If it is a local show or a pop-up gallery or a cafe show, plexi is probably a better way. Besides they do plexi very well now, it is very clear.
It is a good idea to learn basic framing and do it yourself. I have a framing point driver and a small power drill and do a lot of my framing tasks myself. I do not build frames, that’s a different level entirely and requires expensive equipment. But I buy frames online and set my pieces in them myself, switch work from frame to frame, in and out for different shows. This is simple to do and saves a lot of money.
Framing point driver, power drill, box of framing points
Delivering or shipping work
Packing work for delivery or shipping is rather straight forward. Avoid using crumpled paper for padding and protection. Many galleries ask for no packing peanuts - too much cleanup. Once you start showing, you will find yourself on a constant look-out for cardboard boxes suitable for framed work. Better to find and re-use a box than to buy new and waste more paper resources. A tip for box-hunting: if two dimensions - length and width - are suited for your piece, you can cut down the height with a box cutter. Another tip: Amazon has great boxes!
Galleries are lately beginning to ask for a specific type of box. As a precaution against shipping damages, they may ask for Airfloat box or StrongBox - airfloatsys.com. It is a great reusable box with foam cushioning, but expensive. Something to think about.
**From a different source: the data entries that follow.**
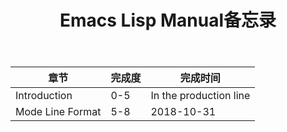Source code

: #+TITLE: Emacs Lisp Manual备忘录

| 章节             | 完成度 | 完成时间               |
|------------------+--------+------------------------|
| Introduction     |    0-5 | In the production line |
| Mode Line Format |    5-8 | 2018-10-31             |


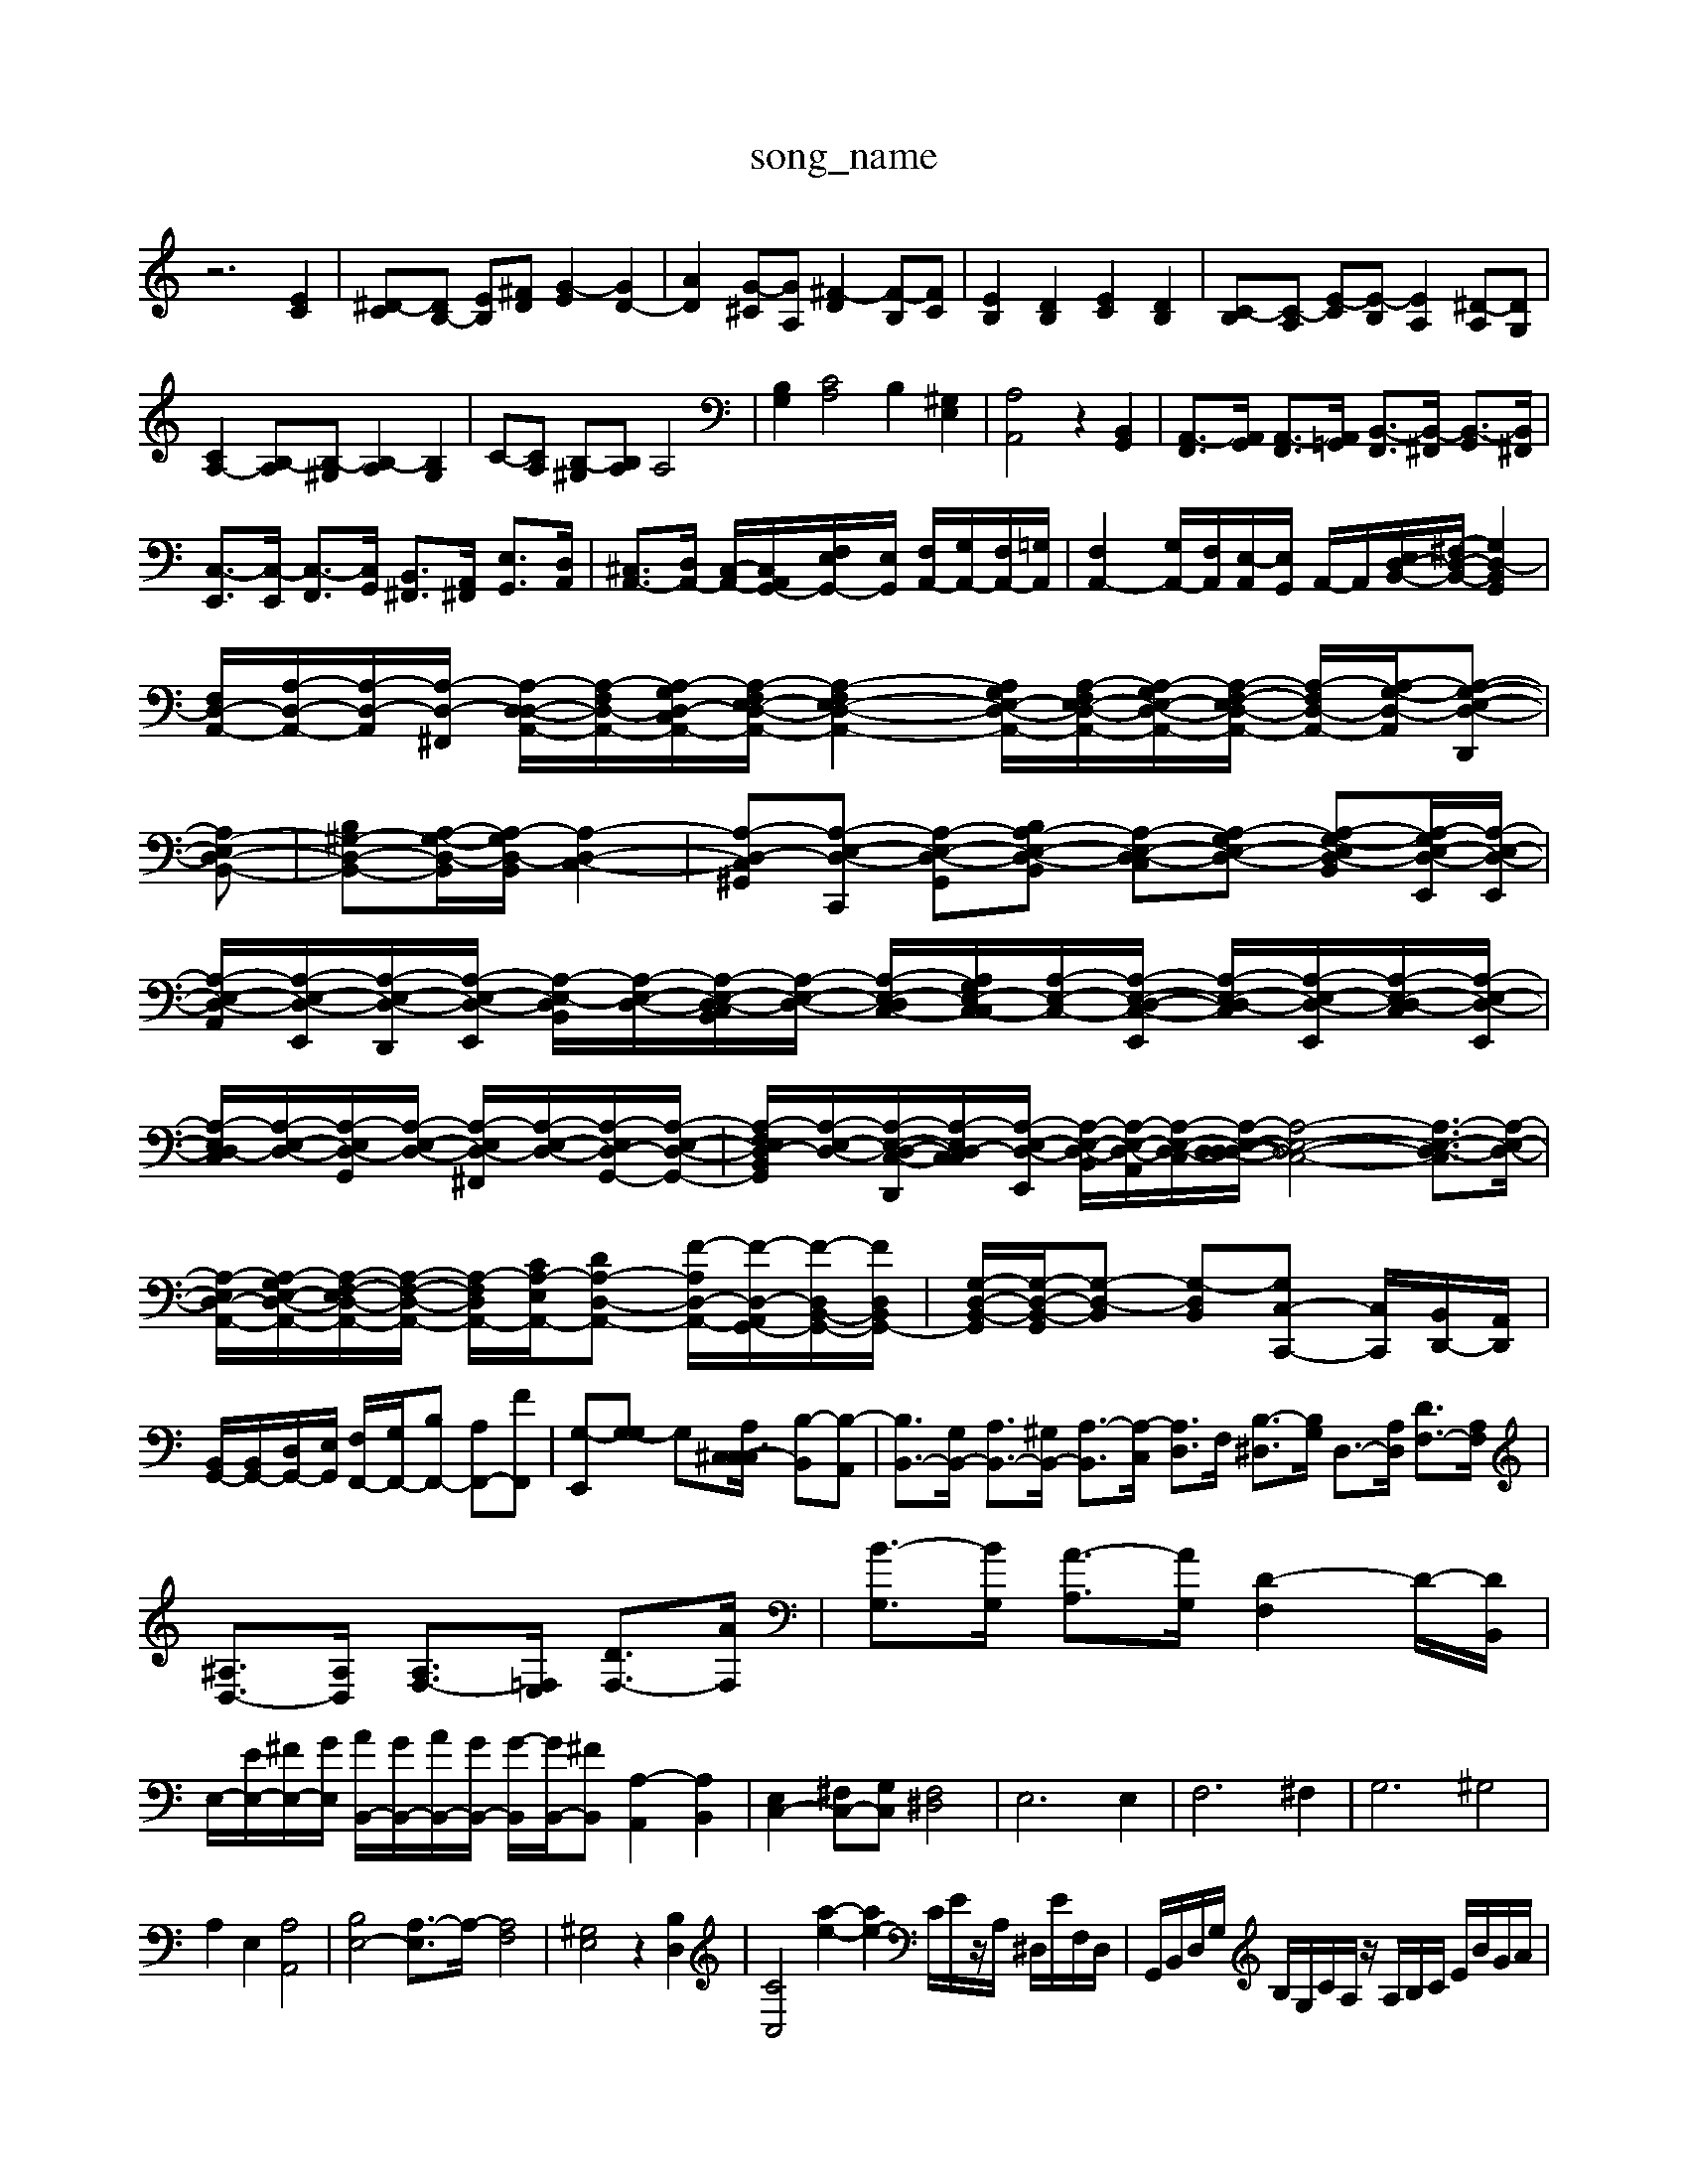 X: 1
T:song_name
K:C % 0 sharps
V:1
%%MIDI program 0
z6 [EC]2| \
[^D-C][DB,-] [EB,][^FD] [G-E]2 [GD-]2| \
[AD]2 [G-^C][GA,] [^F-D]2 [F-B,][FC]| \
[EB,]2 [DB,]2 [EC]2 [DB,]2| \
[C-B,][C-A,] [E-C][E-B,] [EA,]2 [^D-A,][DG,]|
[CA,-]2 [B,-A,][B,-^G,] [B,-A,]2 [B,G,]2| \
C-[CA,] [B,-^G,][B,A,] A,4| \
[B,G,]2 [CA,]4 B,2 [^G,E,]2| \
[A,A,,]4 z2 [B,,G,,]2| \
[A,,-F,,]3/2[A,,G,,]/2 [A,,-F,,]3/2[A,,=G,,]/2 [B,,-F,,]3/2[B,,-^F,,]/2 [B,,-G,,]3/2[B,,^F,,]/2|
[C,-E,,]3/2[C,-E,,]/2 [C,-F,,]3/2[C,G,,]/2 [B,,-^F,,]3/2[A,,-^F,,]/2 [E,-G,,]3/2[D,A,,]/2| \
[^C,A,,-]3/2[D,A,,-]/2 [C,-A,,-]/2[C,-A,,G,,-]/2[F,E,G,,-]/2[E,G,,]/2 [F,A,,-]/2[G,A,,-]/2[F,A,,-]/2[=G,A,,]/2| \
[F,A,,-]2 [G,A,,-]/2[F,A,,]/2[E,-A,,]/2[E,G,,]/2 A,,/2-A,,/2[E,D,-B,,-]/2[^F,-D,-B,,-]/2 [G,D,-B,,G,,]2| \
[F,D,-A,,-]/2[A,-D,-A,,-]/2[A,-D,-A,,-]/2[A,-D,-^F,,-]/2 [A,-D,-D,-A,,-]/2[A,-F,-D,-A,,-]/2[A,-G,-D,-C,-A,,-]/2[A,-F,E,-D,-A,,-]/2 [A,-F,E,-D,-A,,-]2 [A,G,-E,-D,-A,,-]/2[A,-F,E,-D,-A,,-]/2[A,-G,E,-D,-A,,-]/2[A,-F,-E,-D,-A,,-]/2 [A,-F,-D,-A,,-]/2[A,-G,-D,-A,,-]/2[A,-G,-E,-D,-D,,]| \
[A,-E,D,-B,,-]| \
[B,^G,-D,-B,,-][A,-G,-D,-B,,]/2[A,-G,D,-B,,]/2 [A,-D,-C,-]2| \
[A,-D,-C,-^G,,][A,-E,-D,-C,,] [A,-E,-D,-G,,-][B,A,-E,-D,-B,,] [A,-E,-D,-C,][A,-G,E,-D,-] [A,-G,-E,D,-B,,-][A,-G,-E,-D,-E,,]/2[A,-E,-D,-E,,]/2|
[A,-E,-D,-A,,]/2[A,-E,-D,-E,,]/2[A,-E,-D,-D,,-]/2[A,-E,-D,-E,,]/2 [A,-E,-D,B,,]/2[A,-E,-D,-]/2[A,-E,-D,-C,B,,]/2[A,-E,-D,-]/2 [A,-E,-D,-C,-]/2[A,G,E,-C,-C,]/2[A,-E,-C,-]/2[A,-E,-C,-D,-E,,]/2 [A,-E,-D,-C,]/2[A,-E,-D,-E,,]/2[A,-E,-D,-C,]/2[A,-E,-D,-E,,]/2| \
[A,-E,D,-C,]/2[A,-E,-D,-]/2[A,-E,D,-G,,]/2[A,-E,-D,-]/2 [A,-E,D,-^F,,]/2[A,-E,-D,-]/2[A,-E,D,-G,,-]/2[A,-E,-D,-G,,-]/2| \
[A,-F,E,D,-B,,-G,,]/2[A,-E,-D,-]/2[A,-E,-D,-C,-D,,-]/2[A,-E,D,-C,-C,]/2[A,-E,-D,-E,,]/2 [A,-E,-D,-B,,]/2[A,-E,-D,-A,,]/2[A,-E,-D,-C,]/2[A,-E,-D,-D,-D,-]/2 [A,-E,-D,-C,-]4 [A,-E,-D,-C,]3/2[A,-E,-D,-]/2| \
[A,-E,D,-A,,-]/2[A,-G,-E,-D,-A,,-]/2[A,-F,-E,D,-A,,-]/2[A,-F,-D,-A,,-]/2 [A,-F,-D,-A,,-]/2[CA,-E,-A,,-]/2[D-A,-D,-A,,-] [F-A,D,-A,,-]/2[F-D,-A,,G,,-]/2[F-D,B,,-G,,-]/2[F-D,B,,G,,-]/2| \
[G,-D,-B,,-G,,]/2[G,-D,-B,,-G,,]/2[G,-D,-B,,] [G,-D,B,,][G,C,-C,,-] [C,C,,]/2[B,,D,,-]/2[A,,D,,]/2|
[B,,G,,-]/2[B,,G,,-]/2[D,G,,-]/2[E,G,,]/2 [F,F,,-]/2[G,F,,-]/2[B,F,,-] [A,F,,-][FF,,]| \
[G,-E,,][G,-G,] G,[^C,-C,3/2[A,C,]/2 [B,-B,,][B,-A,,]| \
[B,B,,-]3/2[G,B,,-]/2 [A,B,,-]3/2[^G,B,,-]/2 [A,-B,,]3/2[A,-C,]/2 [A,D,]3/2F,/2 [B,-^D,]3/2[B,G,]/2 D,3/2-[A,D,]/2 [DF,-]3/2[A,F,]/2|
[^A,D,-]3/2[A,D,]/2 [A,F,-]3/2[=F,E,]/2 [DF,-]3/2[AF,]/2| \
[B-G,]3/2[BG,]/2 [A-A,]3/2[AG,]/2 [D-F,]2 D/2-[DB,,]/2| \
E,/2-[EE,-]/2[^FE,-]/2[GE,]/2 [AB,,-]/2[GB,,-]/2[AB,,-]/2[GB,,-]/2 [G-B,,]/2[GB,,-]/2[^FB,,] [A,-A,,]2 [A,B,,]2| \
[E,C,-]2 [^F,C,-][G,C,] [F,^D,]4| \
E,6 E,2| \
F,6 ^F,2| \
G,6 ^G,4|
A,2 E,2 [A,A,,]4| \
[B,E,-]4 [A,-E,]3/2A,/2- [A,F,]4| \
[^G,E,]4 z2 [B,D,]2| \
[CC,]4 \
[a-e-]2 [ae-]2 C/2E/2z/2A,/2 ^D,/2E/2F,/2D,/2| \
G,,/2B,,/2D,/2G,/2 B,/2G,/2C/2A,/2 z/2A,/2B,/2C/2 E/2B/2G/2A/2|
^F/2A/2B/2c/2 d/2F/2E/2d/2 B/2d/2E/2d/2 b/2d/2e/2a/2| \
E/2^g/2b/2g/2 a/2g/2a/2g/2 f/2e/2d/2c/2| \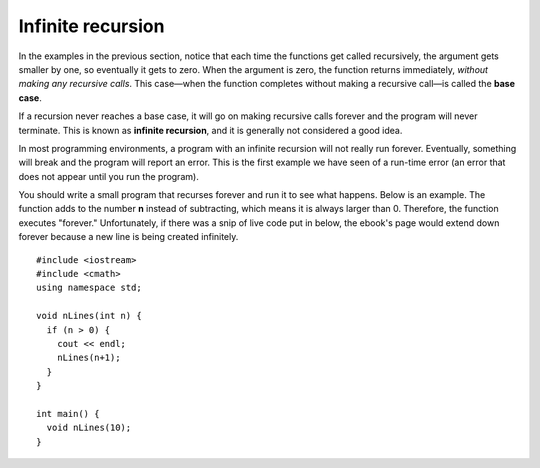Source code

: Infinite recursion
------------------

In the examples in the previous section, notice that each time the
functions get called recursively, the argument gets smaller by one, so
eventually it gets to zero. When the argument is zero, the function
returns immediately, *without making any recursive calls*. This
case—when the function completes without making a recursive call—is
called the **base case**.

If a recursion never reaches a base case, it will go on making recursive
calls forever and the program will never terminate. This is known as
**infinite recursion**, and it is generally not considered a good idea.

In most programming environments, a program with an infinite recursion
will not really run forever. Eventually, something will break and the
program will report an error. This is the first example we have seen of
a run-time error (an error that does not appear until you run the
program).

You should write a small program that recurses forever and run it to see
what happens. Below is an example. The function adds to the number **n**
instead of subtracting, which means it is always larger than 0. Therefore,
the function executes "forever." Unfortunately, if there was a snip of live 
code put in below, the ebook's page would extend down forever because a new
line is being created infinitely.

::

    #include <iostream>
    #include <cmath>
    using namespace std;

    void nLines(int n) {
      if (n > 0) {
        cout << endl;
        nLines(n+1);
      }
    }

    int main() {
      void nLines(10);
    }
Artwork packed into an AirFloat box and ready to ship
Be sure to have your work signed on the back before packing it. Put your name on the box in big letters using a wide Sharpie. The gallery will thank you when packing your work to send back to you.
If the show is local, you are in luck. Even a long drive is better and more reliable than shipping. I have driven 50-60 miles to deliver work, and I know artists who drove 100-120 miles to avoid shipping. If you can, do it.
But if the show is in Italy or South Africa, then the work must be shipped. Choosing a carrier for your shipment is always an agony. USPS is the most affordable option and also most unreliable. USPS works well for domestic shipping, it is the international delivery where things can go haywire. They have never actually lost my work, but have often been very late delivering it. Case in point: I’ve been promised 10-14 business days to deliver an envelope with drawings to Cape Town SA. It is now 4 weeks later, the show already started, no sign of my package. Allow ample time!
UPS and Fedex are good and reliable carriers. They get high marks for delivering on time, but they are expensive!!
Galleries also ask for prepaid return shipping label to be included with your work. The cost of doing business….
Attending the opening
Do attend your openings as much as you can! It is a great opportunity to connect with other artists and perhaps establish business connections.
Bring your business cards and give them out liberally! If you are an introvert, brace yourself and make the effort.
Visit your showing gallery early, before the opening, and meet gallery director/owner, introduce yourself and chat. Do not engage the gallery staff in a chat during the opening, leave them to do their job promoting and selling your art. Have your portfolio handy, but not in an obvious way. If the opportunity presents itself, you will be glad you had it.
Do your research before traveling to the opening - are there other galleries in that city that could be of interest to you? If yes, make an appointment to visit. That portfolio will be useful again.
Most important - enjoy!
Most of the time the gallery is doing sales, you pay them with a percentage of sales. 50-50 split with a gallery is customary, if the gallery asked for less - it’s great, more is considered gouging. Pricing work is a whole another topic, better addressed separately.
Smaller venues and art fairs require you to be responsible for your own sales. The easiest way is to accept cash and checks. But art browsing public likes to pay with a credit card. This used to be difficult and require an awful gadget that would always get stuck at the worst moment, but not any more. Get PayPal Here app on your smart phone, with or without a swiping device, and you are in business!